■ Instructions to follow:
With pictures left out, set down exactly the lines from the line containing "table_cell [356, 271, 919, 812]" through the last line of the data.

■ Stored data entries:

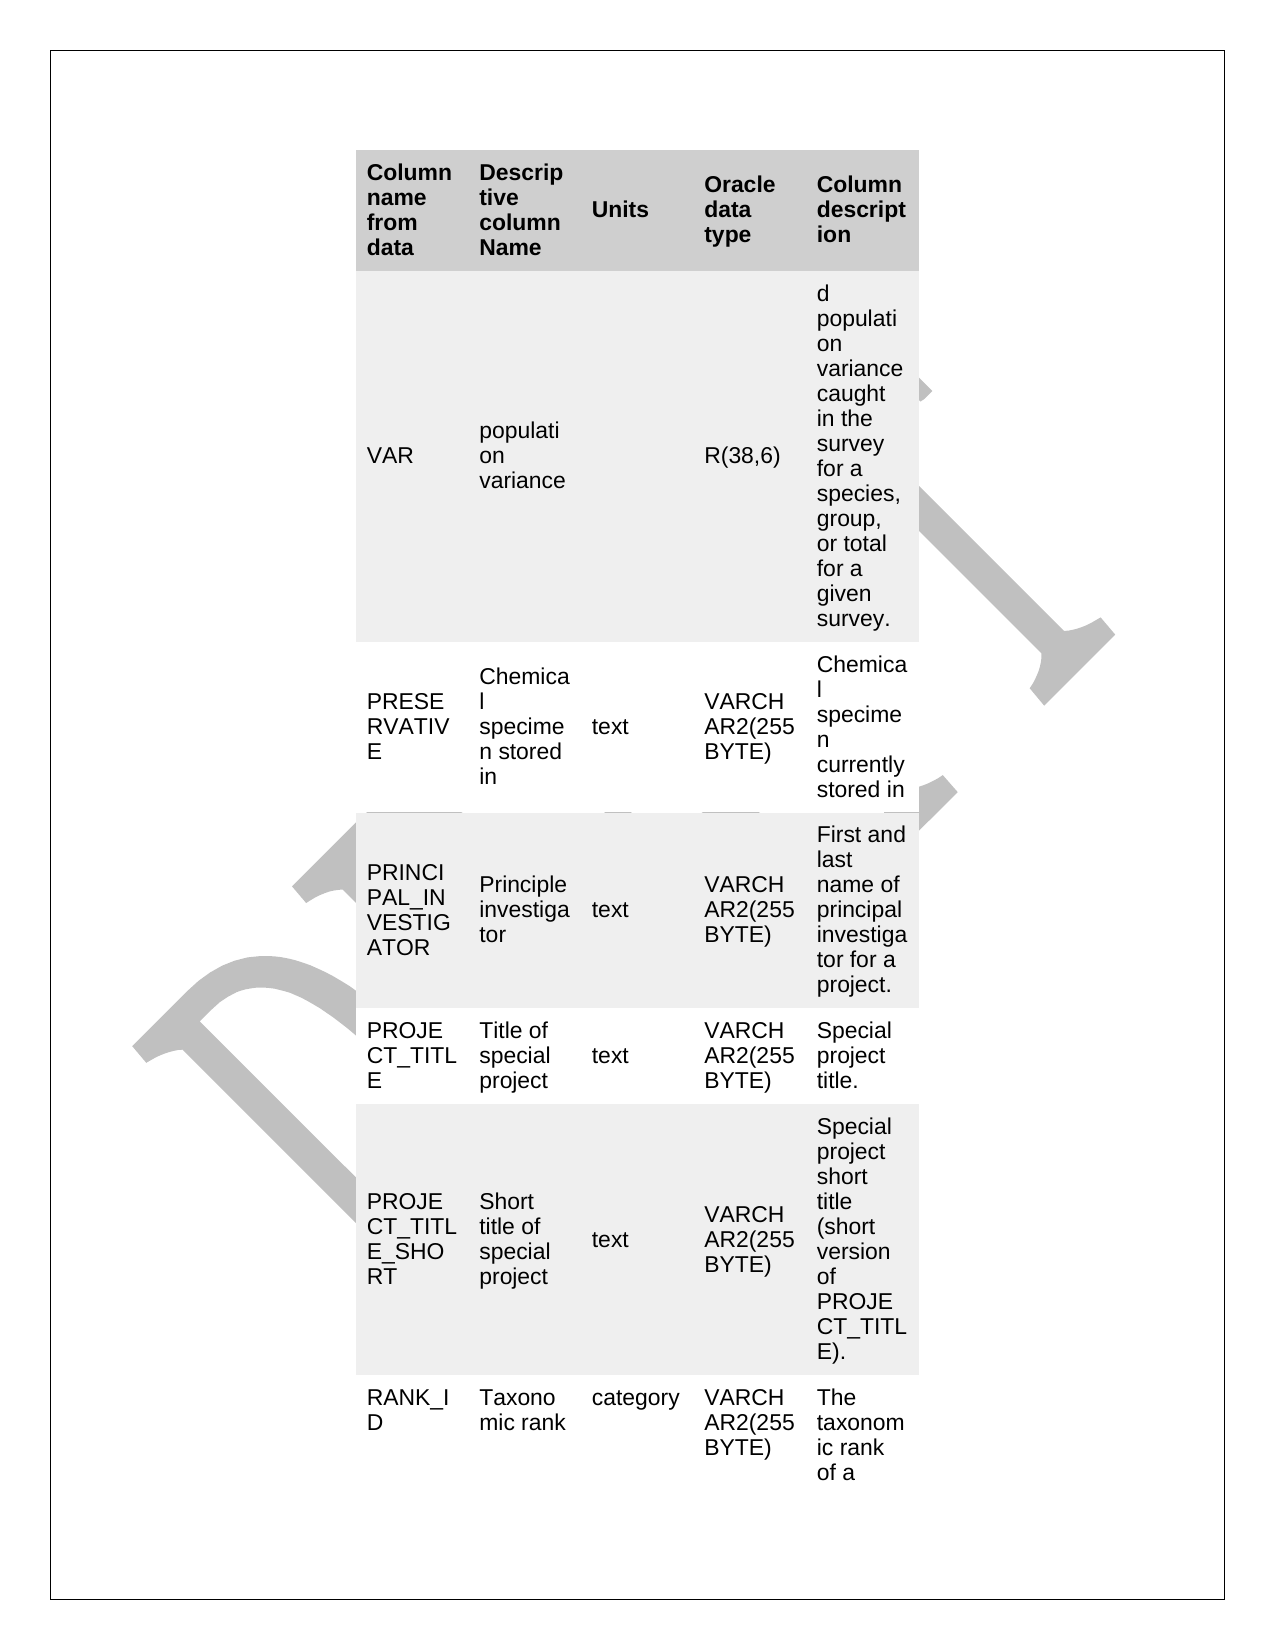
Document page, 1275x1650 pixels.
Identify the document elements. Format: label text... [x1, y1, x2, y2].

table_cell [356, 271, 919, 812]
table_header Descriptive column Name [469, 150, 581, 271]
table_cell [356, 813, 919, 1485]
table_header Column name from data [356, 150, 469, 271]
table_header Column description [806, 150, 919, 271]
table_header Oracle data type [694, 150, 806, 271]
table_header Units [581, 150, 694, 271]
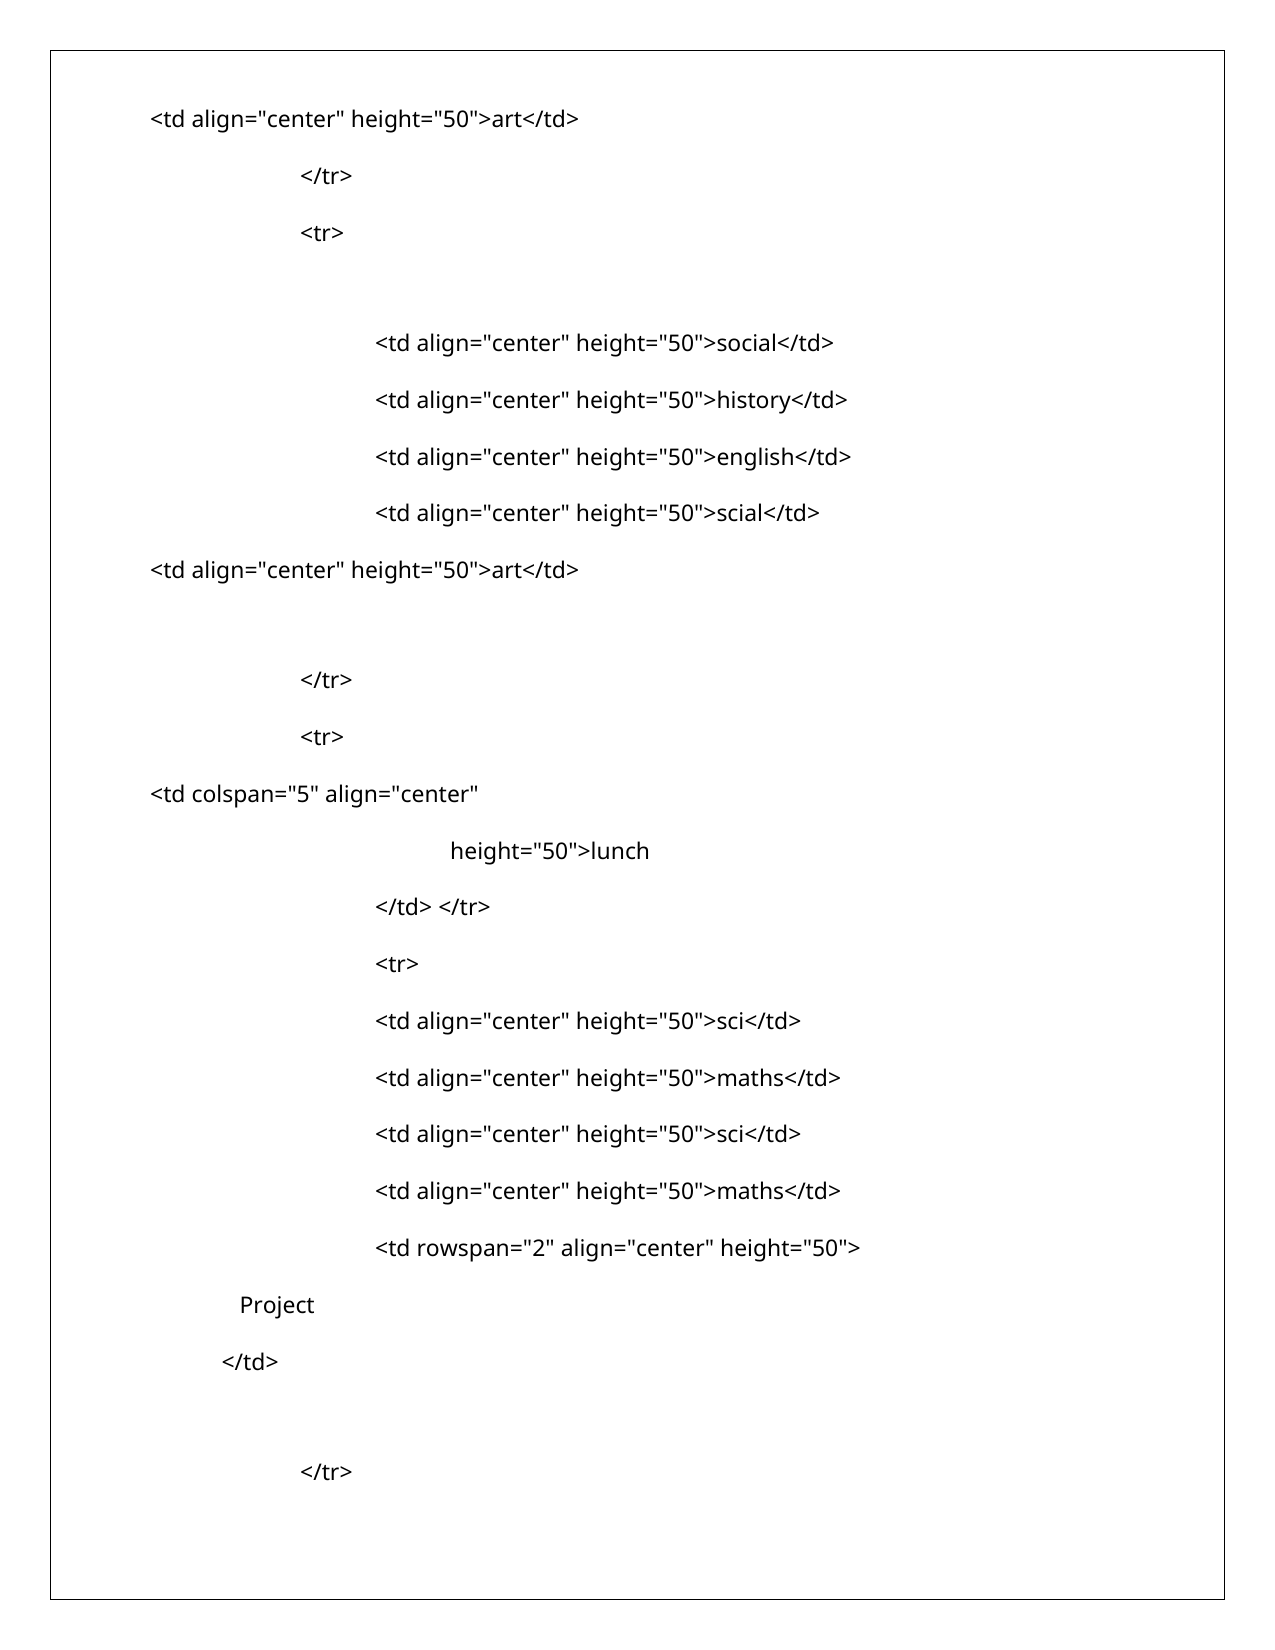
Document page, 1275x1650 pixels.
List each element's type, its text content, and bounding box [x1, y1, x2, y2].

■ Final answer:
table_cell [356, 271, 919, 812]
table_header Descriptive column Name [469, 150, 581, 271]
table_cell [356, 813, 919, 1485]
table_header Column name from data [356, 150, 469, 271]
table_header Column description [806, 150, 919, 271]
table_header Oracle data type [694, 150, 806, 271]
table_header Units [581, 150, 694, 271]
Document page, 1275x1650 pixels.
List each element's type, its text content, and bounding box [x1, y1, x2, y2].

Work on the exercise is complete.